In controtendenza rispetto a ciò che si è sempre sostenuto, cioè che con la cultura non si mangia, oggi emerge una differente tendenza che vede la cultura integrare la scarsa capacità produttiva su larga scala, ovvero l’industria che certamente non può raggiungere i territori più isolati, ricchi di un importante patrimonio storico-culturale. Questi ultimi vivono il fenomeno dello spopolamento, a volte anche per inseguire un’industria che permette di aggregare una parte della popolazione molto più vasta, ed allora ci si trasferisce, abbandonando territori marginali, zone che presentano condizioni su cui si potrebbe puntare attraverso una capacità progettuale più incisiva.
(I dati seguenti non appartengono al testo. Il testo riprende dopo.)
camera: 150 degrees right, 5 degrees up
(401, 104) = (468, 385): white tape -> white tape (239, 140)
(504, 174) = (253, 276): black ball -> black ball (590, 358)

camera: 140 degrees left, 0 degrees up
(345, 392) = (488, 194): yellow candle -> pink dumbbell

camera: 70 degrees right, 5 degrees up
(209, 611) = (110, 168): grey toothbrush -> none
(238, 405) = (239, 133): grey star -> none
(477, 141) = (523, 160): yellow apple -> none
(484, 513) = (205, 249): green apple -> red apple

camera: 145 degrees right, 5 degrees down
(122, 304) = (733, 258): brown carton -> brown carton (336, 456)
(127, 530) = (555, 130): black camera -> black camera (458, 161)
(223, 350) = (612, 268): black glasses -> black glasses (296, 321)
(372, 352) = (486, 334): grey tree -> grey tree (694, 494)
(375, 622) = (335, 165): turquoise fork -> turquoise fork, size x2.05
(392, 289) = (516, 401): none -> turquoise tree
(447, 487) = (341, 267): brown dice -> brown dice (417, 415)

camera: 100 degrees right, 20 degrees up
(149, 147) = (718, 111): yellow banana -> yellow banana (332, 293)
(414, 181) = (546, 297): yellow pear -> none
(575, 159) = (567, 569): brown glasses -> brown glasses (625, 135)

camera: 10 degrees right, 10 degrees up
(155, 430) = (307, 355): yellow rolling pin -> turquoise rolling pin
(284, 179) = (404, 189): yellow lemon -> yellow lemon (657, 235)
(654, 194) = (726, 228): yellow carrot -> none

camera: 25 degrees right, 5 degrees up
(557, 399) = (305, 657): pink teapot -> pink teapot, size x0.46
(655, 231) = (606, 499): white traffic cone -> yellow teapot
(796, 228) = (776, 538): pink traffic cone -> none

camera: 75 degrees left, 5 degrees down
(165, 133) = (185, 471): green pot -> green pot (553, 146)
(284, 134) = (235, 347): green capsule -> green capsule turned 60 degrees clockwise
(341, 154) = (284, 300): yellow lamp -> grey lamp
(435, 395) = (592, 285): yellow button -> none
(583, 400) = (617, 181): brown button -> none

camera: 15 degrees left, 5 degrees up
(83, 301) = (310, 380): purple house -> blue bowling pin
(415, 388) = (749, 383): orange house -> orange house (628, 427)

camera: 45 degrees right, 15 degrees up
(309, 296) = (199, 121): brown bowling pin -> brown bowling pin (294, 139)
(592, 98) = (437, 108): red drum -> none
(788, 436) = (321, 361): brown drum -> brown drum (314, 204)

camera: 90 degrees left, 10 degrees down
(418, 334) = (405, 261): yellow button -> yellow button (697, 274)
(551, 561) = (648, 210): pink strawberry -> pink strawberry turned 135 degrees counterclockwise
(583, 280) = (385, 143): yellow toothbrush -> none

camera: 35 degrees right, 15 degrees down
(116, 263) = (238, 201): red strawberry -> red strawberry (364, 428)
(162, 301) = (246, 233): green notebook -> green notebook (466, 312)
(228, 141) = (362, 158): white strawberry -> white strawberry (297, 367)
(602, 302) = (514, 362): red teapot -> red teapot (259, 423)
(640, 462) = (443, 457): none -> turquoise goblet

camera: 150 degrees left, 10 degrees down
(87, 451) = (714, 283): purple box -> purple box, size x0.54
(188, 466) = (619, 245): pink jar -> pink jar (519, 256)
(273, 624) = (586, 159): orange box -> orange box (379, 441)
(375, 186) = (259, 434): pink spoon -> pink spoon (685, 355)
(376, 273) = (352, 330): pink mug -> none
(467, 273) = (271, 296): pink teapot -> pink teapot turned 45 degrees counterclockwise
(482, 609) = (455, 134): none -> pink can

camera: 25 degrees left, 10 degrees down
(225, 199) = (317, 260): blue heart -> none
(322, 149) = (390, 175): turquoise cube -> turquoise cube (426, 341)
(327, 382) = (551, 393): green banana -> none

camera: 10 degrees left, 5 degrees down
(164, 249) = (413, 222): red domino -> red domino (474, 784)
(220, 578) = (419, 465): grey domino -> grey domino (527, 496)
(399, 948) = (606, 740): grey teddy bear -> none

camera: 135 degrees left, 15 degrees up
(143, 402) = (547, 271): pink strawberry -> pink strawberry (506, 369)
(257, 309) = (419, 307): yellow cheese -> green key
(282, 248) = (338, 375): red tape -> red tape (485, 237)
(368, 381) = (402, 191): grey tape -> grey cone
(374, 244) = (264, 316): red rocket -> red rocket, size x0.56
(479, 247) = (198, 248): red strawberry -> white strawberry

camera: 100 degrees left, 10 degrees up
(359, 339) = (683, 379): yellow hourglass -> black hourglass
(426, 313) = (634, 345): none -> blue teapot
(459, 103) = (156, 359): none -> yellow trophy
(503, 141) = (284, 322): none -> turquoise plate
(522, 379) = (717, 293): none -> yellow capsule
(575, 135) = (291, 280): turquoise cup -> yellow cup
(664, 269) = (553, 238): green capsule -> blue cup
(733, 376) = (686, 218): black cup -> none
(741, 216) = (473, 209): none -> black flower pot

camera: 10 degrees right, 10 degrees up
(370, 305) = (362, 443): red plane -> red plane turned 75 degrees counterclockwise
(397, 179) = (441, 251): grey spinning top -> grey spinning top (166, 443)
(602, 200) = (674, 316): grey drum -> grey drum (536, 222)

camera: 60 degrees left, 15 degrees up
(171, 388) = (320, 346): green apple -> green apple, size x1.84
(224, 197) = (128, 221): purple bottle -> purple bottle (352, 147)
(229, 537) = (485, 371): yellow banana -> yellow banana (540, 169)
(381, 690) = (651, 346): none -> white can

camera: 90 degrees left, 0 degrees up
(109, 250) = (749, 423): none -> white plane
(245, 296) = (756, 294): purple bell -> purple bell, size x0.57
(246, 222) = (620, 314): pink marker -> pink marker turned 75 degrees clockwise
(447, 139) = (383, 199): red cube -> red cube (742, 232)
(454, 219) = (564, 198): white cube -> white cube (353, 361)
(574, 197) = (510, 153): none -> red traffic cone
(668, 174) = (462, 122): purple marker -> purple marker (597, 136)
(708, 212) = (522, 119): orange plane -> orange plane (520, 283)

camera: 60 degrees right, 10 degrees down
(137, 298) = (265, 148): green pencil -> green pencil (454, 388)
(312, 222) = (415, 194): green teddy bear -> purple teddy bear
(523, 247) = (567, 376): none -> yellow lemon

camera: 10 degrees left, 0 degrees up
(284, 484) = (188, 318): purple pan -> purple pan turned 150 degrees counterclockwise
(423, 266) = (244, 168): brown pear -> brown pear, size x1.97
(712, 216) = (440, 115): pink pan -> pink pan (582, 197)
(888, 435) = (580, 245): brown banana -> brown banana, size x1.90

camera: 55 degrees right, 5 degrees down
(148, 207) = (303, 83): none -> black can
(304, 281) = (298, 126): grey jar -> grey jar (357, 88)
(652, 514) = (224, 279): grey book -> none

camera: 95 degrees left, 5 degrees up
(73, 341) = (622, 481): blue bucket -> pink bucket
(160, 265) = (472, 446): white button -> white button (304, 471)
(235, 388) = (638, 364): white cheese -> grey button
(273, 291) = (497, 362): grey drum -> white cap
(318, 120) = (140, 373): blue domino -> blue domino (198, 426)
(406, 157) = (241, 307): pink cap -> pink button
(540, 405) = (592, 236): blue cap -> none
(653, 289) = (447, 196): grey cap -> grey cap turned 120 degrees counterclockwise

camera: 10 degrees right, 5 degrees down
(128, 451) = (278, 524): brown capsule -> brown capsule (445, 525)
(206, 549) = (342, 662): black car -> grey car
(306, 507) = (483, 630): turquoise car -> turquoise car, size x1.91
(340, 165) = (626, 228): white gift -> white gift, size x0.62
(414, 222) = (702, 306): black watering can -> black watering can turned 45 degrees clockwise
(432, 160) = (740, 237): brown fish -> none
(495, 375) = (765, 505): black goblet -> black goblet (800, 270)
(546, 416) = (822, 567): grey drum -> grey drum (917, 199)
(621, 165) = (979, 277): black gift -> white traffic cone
E ciò senza trascurare ciò che può offrire la tecnologia, le forme attuali di comunicazione, che possono essere attivate anche da zone meno raggiungibili.
Leggendo l’ultimo Rapporto Svimez 2022, rilevo la parte che concerne attività che sono al di là di quelle definite dalla tendenza industriale, che pone il focus su due questioni: a) la capacità progettuale degli Enti locali individuati a tradurre in progetti le scelte di investimento, oggi ingenti per il PNRR; b) ecosistemi di innovazione, misure cruciali per potenziare i processi di trasferimento tecnologico.
Si parla di Mezzogiorno, ovvero di volontà sempre declamata di interventi per lo sviluppo. In questo ambito, oltre ad energia e ambiente, di cui si parla negli ultimi tempi in maniera diffusa, l’interesse è per il patrimonio culturale.